2. Organizational incentives. Organizations have a set of rewards that can satisfy employee needs. These include: (a) subatantive rewards (pay, job security, and physical working conditions), (b) interactive rewards (co-workers, supervision, praises and recognition), and (c ) intrinsic rewards (accomplishment, challenge, and responsibility). These organizational factors influence the direction of behavior.
3. Percaptual outcomes. People develop a set of perceptions regardng: (a) the value of organizational rewards, (b) the relationship between performance and rewards, and (c ) the likehood that their efforts may result in task performance.
The second part of the model explains the process by which people make motivational choices and decisions. This process describes the motivational efforts involved in deciding to perform effectively. The specific element involved is:
4. Motivational efforts. If they have the ability and authority, people make motivational decisions based on how they perceive the value of rewards, the instrumental relayionship between performance and rewards, and the likehood of task accomplishment. Generally, positive perceptions lead to high motivation.
The last part of the model explains the outcomes of employee motivation. It shows the relationships among motivation, performance, rewards, employee satisfaction and organizational productivity. These key variables can be discribed as:
5. Performance levels. Performance is a function of ability and motivation. Ability determines what a person can do, while motivation determines what a person will do. Employee job performance influences organizational productivity, which in turn affects the levels of organizational rewards.
6. Rewards. Performance may be either rewarded or not rewarded. Equitable rewards lead to employee satisfaction; inequitable rewards or no rewards lead to dissatisfaction.
7. Satisfaction. The ammount of satisfaction modifies the type and intensity of employee needs. This modified need structure influences the individual's future behavior.
This conceptual model identifies a number of factors influencing employee motivation, satisfaction, and performance.
Expectancy theory explains the process by which people make motivational choices. According to this theory, people make motivational choices based on how they perceive (1) the value of rewards, (2) the instrumental relationship between performance and rewards, and (3) the chance of getting the job done.
The expectancy theory starts with the assumption that people are rational beings who want to maximize their gains in their goal-directed endeavors. Therefore, when they are faced with a number of behavioral options leading to need satisfaction, they will evaluate the potential outcomes of these options and select one that promises an optimal result. In evaluating these behavioral options, a rational person will analyze (1) the value of the rewards that the organization offers (valence), (2) the relationship between performance and rewards (instrumentality), and (3) the perceived chance of accomplishing the required task (expectancy). The tendency to act (motivation) is said to be a function of the valence (V), the instrumentality (I) and the expectancy (E). Using the initials of these three variables, expectancy theory is often called the VIE theory. Now let's discuss each of these key elements.
Valence of Rewards
Valence is a subjective value attached to an incentive of reward. People attach a valence to an incentive because they believe it satisfies some of their needs. Since it is subjective, people differ in the value they attach to a given incentive. For example, one person may attach a high value to a promotion, while another person can avoid it. The former may like it because it brings money and power, while the latter dislikes it because it means more responsibility or the headaches of dealing with other people's problems.

### Given entries:
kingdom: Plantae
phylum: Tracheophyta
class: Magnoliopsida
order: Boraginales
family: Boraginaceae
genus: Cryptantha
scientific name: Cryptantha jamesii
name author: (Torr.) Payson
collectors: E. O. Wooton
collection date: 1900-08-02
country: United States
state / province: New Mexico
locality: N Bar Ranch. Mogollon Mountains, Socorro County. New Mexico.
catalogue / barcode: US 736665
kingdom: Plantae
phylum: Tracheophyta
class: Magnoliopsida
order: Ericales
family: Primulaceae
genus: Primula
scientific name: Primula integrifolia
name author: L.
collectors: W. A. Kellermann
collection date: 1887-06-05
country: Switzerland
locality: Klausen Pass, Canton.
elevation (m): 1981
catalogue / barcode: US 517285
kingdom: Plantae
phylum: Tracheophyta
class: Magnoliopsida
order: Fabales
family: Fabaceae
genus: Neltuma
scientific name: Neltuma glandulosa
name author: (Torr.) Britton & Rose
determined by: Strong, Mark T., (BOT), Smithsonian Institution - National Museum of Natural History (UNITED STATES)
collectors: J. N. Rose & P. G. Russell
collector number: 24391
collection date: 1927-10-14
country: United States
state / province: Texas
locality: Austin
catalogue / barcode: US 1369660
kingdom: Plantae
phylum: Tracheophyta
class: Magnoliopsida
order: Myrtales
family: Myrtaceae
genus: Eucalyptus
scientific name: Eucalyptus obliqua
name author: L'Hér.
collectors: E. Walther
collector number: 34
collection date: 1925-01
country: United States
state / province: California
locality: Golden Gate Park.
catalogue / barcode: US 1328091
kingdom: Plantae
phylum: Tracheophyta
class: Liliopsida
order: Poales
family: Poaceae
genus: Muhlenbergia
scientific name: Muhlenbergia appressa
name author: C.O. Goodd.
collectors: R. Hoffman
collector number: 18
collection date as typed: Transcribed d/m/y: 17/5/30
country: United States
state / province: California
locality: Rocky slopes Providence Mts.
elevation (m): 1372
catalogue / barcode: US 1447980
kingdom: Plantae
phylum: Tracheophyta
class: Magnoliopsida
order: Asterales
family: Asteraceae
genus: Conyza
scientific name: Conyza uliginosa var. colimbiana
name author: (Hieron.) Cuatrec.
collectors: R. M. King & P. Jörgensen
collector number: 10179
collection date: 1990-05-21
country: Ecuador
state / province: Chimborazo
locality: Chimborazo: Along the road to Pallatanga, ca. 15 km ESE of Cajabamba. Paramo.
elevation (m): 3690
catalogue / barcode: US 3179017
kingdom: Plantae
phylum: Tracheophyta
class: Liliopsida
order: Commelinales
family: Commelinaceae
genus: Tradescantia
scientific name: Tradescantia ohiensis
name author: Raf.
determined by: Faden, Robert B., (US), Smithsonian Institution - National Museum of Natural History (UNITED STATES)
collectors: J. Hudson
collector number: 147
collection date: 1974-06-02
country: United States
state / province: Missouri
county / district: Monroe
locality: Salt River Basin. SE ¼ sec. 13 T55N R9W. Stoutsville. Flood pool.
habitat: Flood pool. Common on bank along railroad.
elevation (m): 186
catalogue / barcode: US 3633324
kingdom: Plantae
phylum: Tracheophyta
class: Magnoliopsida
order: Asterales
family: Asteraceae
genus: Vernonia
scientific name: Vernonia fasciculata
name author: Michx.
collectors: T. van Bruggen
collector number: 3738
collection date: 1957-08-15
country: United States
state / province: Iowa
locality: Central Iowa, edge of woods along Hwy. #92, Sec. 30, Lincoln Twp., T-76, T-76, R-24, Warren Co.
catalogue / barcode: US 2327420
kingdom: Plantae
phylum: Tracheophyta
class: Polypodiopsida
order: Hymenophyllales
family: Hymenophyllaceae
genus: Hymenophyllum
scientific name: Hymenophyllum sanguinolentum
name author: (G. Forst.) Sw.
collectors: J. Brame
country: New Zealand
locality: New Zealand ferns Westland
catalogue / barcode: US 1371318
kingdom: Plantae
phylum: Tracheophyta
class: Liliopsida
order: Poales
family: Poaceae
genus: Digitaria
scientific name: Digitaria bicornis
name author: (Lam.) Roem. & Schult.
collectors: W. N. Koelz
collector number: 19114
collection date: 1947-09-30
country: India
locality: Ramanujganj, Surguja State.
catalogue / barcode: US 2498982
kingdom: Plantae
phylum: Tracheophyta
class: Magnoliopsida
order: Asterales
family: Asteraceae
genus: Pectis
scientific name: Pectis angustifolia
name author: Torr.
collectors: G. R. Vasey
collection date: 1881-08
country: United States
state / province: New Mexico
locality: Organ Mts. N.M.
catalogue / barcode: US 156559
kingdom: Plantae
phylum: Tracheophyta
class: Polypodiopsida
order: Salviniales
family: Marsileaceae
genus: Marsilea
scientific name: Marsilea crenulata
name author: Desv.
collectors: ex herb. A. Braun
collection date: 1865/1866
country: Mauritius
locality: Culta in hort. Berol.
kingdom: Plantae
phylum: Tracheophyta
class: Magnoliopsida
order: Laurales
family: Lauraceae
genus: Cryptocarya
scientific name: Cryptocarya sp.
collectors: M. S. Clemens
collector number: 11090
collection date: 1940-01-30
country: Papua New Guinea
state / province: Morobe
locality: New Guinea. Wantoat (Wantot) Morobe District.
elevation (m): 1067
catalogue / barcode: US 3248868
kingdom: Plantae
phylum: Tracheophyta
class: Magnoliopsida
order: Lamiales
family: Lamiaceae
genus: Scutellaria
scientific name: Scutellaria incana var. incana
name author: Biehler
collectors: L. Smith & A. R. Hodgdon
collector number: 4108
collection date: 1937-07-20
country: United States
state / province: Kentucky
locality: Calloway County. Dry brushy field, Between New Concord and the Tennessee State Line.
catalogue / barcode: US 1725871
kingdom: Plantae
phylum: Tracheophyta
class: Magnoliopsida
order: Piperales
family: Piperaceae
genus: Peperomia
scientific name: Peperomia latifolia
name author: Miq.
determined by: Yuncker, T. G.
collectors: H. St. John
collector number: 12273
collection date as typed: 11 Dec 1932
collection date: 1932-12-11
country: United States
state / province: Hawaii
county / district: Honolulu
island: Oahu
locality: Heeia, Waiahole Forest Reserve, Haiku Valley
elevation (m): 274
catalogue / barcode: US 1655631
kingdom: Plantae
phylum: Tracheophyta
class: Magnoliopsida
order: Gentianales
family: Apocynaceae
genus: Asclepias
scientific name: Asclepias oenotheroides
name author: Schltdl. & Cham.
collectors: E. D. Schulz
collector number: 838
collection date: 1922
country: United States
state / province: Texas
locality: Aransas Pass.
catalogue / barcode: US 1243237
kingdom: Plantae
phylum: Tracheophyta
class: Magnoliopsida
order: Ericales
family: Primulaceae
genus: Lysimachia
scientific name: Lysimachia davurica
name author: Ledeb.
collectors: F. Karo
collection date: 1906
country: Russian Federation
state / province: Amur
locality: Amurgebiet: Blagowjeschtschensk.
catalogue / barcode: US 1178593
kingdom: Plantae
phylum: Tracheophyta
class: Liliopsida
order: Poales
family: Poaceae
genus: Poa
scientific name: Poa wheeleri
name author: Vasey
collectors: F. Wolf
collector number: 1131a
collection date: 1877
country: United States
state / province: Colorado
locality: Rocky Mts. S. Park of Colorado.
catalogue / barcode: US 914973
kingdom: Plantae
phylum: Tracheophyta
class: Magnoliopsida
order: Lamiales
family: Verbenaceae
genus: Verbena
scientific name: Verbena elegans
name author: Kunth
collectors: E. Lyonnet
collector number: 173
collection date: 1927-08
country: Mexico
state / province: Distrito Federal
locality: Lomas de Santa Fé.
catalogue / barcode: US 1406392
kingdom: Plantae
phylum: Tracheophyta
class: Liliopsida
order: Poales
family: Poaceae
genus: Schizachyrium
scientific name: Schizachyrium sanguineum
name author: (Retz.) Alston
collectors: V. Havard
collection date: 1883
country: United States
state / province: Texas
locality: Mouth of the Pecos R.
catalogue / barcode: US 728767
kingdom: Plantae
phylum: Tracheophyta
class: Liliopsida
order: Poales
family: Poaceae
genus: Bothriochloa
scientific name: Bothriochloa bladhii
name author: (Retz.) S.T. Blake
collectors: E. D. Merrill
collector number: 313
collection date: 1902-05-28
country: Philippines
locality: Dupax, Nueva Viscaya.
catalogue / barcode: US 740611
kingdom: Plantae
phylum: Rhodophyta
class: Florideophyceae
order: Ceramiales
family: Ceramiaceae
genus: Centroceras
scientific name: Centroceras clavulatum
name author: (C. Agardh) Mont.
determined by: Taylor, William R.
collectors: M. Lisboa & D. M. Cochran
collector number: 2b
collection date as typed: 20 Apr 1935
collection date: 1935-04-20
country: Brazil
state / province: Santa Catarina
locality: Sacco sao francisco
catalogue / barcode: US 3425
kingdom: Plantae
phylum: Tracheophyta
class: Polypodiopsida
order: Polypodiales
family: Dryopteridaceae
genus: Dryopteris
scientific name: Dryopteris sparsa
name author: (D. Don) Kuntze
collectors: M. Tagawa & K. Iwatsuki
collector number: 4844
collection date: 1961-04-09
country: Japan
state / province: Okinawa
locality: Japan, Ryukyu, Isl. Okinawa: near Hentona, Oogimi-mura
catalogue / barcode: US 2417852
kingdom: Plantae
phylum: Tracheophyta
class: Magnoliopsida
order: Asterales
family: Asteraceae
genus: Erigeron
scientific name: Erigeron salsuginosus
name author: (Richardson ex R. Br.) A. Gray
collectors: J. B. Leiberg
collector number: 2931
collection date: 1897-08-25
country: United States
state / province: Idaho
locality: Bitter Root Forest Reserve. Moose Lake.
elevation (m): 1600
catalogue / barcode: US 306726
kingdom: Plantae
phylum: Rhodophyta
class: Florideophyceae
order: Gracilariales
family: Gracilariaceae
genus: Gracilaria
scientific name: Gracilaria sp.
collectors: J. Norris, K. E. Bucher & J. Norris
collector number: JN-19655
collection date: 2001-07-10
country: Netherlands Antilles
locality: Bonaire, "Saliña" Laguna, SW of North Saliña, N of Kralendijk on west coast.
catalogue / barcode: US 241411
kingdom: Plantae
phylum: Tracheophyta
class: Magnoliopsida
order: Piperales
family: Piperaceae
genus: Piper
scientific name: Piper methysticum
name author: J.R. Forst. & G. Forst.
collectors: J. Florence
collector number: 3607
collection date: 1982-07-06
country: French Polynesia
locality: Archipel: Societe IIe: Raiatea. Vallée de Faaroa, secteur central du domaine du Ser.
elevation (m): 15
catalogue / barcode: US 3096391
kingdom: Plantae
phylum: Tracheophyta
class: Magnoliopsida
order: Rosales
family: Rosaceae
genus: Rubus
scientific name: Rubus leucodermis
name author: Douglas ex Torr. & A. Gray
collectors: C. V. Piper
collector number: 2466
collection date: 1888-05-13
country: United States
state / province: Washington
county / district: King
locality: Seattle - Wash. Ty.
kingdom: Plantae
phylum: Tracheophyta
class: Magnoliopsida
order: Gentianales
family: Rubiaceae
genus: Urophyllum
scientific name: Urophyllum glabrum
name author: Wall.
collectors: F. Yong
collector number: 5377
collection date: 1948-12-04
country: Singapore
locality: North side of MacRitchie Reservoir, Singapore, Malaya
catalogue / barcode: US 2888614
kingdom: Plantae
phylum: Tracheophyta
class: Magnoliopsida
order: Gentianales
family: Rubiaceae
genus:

### Given problem A:
In the passage on employee motivation, what does ability determine?
### Given problem B:
For each statement, say whether it agrees with the passage on employee motivation, and quote the words that decide it: (i) Expectancy theory is often called the VIE theory. (ii) Inequitable rewards lead to employee satisfaction. (iii) Everyone attaches the same value to a given incentive.
### Given problem C:
Carry the passage on employee motivation forward from its last sentence.

### Answer A:
Ability determines what a person can do.

### Answer B:
(i) Yes: "expectancy theory is often called the VIE theory."
(ii) No: "inequitable rewards or no rewards lead to dissatisfaction."
(iii) No: "Since it is subjective, people differ in the value they attach to a given incentive."

### Answer C:
Also since it is subjective, managers have little control over the valences their employees attach to organizational incentives. However, managers can influence the valence if incentives by matching rewards to employee needs. Valence usually increases when (1) an employee has strong needs, (2) the incentive matches one or more needs, and (3) the size of the incentive is large enough to satisfy the aroused needs. For example, an employee will probably attach a high valence to money if (1) he or she has a strong economic need, (2) money used as an incentive, and (3) the size of the monetary incentive is sufficiently attractive.
Instrumentality refers to the ralationship between performance and raward. People ask, "Will I be rewarded if I perform the job well?" If the answer is affirmative, they will be motivated to exert an effort and increase the level of task performance. If the answer is negative, their motivational efforts will be reduced. As with valence, the measures of instrumentality can be positive or negative. If people perceive that their performance is generally rewarded, the perceived instrumentality will be positive. If they perceive that performance does not make any difference to their rewards, or if poor performers are rewarded as much as or more than high performers, the instrumentality will be low.
Since perceived instrumentality is a subjective judgment, managers do not have direct control over it. But they can positively influence their subordinates' perception of the instrumental relationship by matching rewards to rerformance and by communicating this fact effectively to the subordinates. For example, managers can improve instrumentality by using performance-contingent pay systems such as piece rates, merit rates, or performance bonuses, and by managing such systems fairly.
Expectancy is the belief that effort leads to performance. It is a subjective feeling that people attach to the likehood of accomplishing a task. They may ask, "Can I perform and accomplish the task goal?" "How much effort would the task reqiure?" If they feel there is a close relationship between their effort and task accomplishment, expectancy will be favorable. However, if the task is too simple or too complex relative to their ability, then they may feel that their effort is not related to task performance.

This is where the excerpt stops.